Paulo Moniz pediu a opinião de Lacerda Machado sobre Pedro Nuno Santos. Este criticou o ataque aos bónus pagos quando ainda era administrador não executivo – era o que faltava o conselho de administração não se bater pelo respeito pelos contratos – mas assinalou o “período de anormalidade” que se instalou após a pandemia de covid-19, em março de 2020.
“Eu sou um apoiante incondicional deste Governo e deste primeiro-ministro”, aproveitou para dizer. “As coisas estão a correr muito bem, onde têm de correr bem”, acrescentou.
Jurista, amigo do primeiro-ministro, Diogo Lacerda Machado liderou a negociação que resultou na reversão parcial da privatização da transportadora aérea, permitindo à Parpública ficar com 50% dos direitos de voto, com a Atlantic Gateway a baixar a participação dos 61% para os 45%. Foi na sequência da recompra das ações pelo Estado, em 2017, que Lacerda Machado entrou para a administração, saindo em abril de 2021. É atualmente diretor da Geocapital, do empresário Stanley Ho, e da Mystic Invest, uma holding de investimentos no turismo.

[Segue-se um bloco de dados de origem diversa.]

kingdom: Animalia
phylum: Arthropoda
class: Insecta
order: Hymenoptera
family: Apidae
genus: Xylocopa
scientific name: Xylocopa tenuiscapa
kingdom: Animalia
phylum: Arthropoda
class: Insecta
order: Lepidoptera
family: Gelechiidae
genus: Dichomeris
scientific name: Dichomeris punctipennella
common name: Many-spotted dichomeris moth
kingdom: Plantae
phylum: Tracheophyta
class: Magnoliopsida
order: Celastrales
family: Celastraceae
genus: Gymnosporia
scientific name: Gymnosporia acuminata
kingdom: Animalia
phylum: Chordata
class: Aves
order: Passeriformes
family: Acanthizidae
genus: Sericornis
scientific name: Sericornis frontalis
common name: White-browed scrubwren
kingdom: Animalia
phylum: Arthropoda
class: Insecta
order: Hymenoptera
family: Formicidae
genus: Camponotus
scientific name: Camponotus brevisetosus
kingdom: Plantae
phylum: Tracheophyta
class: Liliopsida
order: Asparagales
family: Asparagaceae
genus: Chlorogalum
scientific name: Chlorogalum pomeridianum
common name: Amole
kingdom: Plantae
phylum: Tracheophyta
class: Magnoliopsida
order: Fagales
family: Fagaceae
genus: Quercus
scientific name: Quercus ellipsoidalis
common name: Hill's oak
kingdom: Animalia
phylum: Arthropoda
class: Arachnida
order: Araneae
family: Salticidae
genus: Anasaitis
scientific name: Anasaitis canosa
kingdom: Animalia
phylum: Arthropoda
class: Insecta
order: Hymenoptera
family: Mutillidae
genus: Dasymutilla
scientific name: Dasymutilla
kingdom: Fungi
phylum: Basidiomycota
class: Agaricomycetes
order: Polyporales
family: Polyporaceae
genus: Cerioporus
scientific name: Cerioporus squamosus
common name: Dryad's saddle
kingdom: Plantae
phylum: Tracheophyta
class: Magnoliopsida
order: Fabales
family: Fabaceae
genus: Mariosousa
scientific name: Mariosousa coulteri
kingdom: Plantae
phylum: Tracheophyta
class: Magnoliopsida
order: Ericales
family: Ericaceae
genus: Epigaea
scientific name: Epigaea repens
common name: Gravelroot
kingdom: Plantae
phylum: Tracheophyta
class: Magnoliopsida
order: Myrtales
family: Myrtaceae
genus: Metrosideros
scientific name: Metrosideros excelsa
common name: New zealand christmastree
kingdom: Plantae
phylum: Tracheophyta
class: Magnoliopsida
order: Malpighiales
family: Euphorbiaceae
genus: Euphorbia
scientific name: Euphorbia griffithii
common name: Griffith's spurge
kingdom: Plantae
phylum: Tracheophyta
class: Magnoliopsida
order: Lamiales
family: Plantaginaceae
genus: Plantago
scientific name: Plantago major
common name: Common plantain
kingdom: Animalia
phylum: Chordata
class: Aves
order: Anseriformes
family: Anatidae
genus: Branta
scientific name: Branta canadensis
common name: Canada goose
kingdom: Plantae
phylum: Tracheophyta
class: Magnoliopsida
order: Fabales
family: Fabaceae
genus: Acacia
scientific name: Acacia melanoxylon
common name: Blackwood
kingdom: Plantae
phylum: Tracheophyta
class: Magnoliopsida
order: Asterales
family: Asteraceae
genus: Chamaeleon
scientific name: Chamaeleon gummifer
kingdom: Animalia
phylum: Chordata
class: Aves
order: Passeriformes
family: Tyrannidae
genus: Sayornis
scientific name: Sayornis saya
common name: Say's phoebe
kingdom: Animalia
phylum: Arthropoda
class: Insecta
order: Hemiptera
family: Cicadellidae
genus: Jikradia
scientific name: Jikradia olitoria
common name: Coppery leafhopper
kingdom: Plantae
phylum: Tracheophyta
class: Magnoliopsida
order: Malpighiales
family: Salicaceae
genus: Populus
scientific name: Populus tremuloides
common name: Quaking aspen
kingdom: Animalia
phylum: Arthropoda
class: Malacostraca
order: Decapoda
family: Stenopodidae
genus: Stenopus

A comissão parlamentar de inquérito para “avaliar o exercício da tutela política da gestão da TAP” foi proposta pelo Bloco de Esquerda e aprovada pelo Parlamento no início de fevereiro com as abstenções de PS e PCP e o voto a favor dos restantes partidos. Nasceu da polémica sobre a indemnização de 500 mil euros paga a Alexandra Reis para deixar a administração executiva da TAP em fevereiro de 2022, mas vai recuar até à privatização da companhia em 2015. Tomou posse a 22 de fevereiro, estendendo-se por um período de 90 dias.